By Murray Bourne, 22 Feb 2005

men are from mars

"Men Are From Mars, Women Are From Venus" by John Gray was an amusing, if somewhat repetitive read. His take is that men by nature are solitary, problem solving creatures, while women are great communicators who would rather talk at length about problems rather than going straight for a solution. Certainly I could relate to his assertion that men retreat to their 'caves' when facing some crisis - and need space to sort things out.

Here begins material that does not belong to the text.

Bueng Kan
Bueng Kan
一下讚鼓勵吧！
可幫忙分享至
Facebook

It is refreshing when there is a realisation of the fact that men and women are different. After years of feminist rantings that there are no differences between the sexes (is this a fair summary...?) it is constructive that we recognise the differences and live with them. Sure it is unfair that women still have lower salaries for equal work and that they find it harder to climb the corporate ladder - this is unjust. But something became skewed in the heady bra burning days.

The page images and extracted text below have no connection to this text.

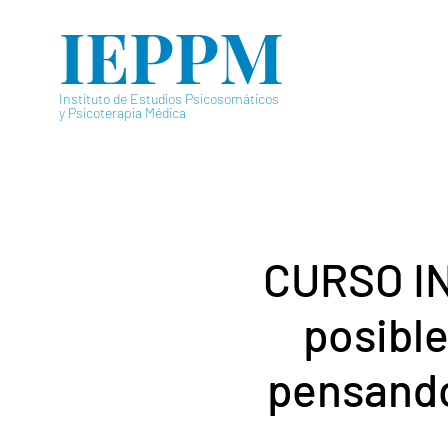
IEPPM
Instituto de Estudios Psicosomáticos
y Psicoterapia Médica
CURSO IN
posible
pensando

Reading the book reminded me of a very interesting documentary series of some years ago called "Brain Sex". It was about real-time MRI scans of males and females performing certain linguistic and mathematical problems. The differences in the way men's and women's brains work is quite dramatic. For the linguistic task, men tend to do all their cognitive processing in one region of the frontal lobe, while women's brains tend to fire all over the place. Likewise for the mathematical task - men's brains tend to solve the problem in one area of the brain while women's brains use more communication between the 2 hemispheres. The researches put this down to an enlarged corpus callosum in women - allowing and encouraging more communication between the left and right hemispheres.

brain ssex differences
Image source:

There is interesting ongoing research into this fascinating area. See "Sex Differences in the Neural Basis of Emotional Memories".

I did a lot of thinking about the implications of all this for mathematics teaching and the differences in the approaches of boys and girls to learning maths - and the struggles they had with it. Girls tend to prefer a more linguistic-based approach (more verbal descriptions on what is going on) while boys tend to prefer a symbolic and visual approach.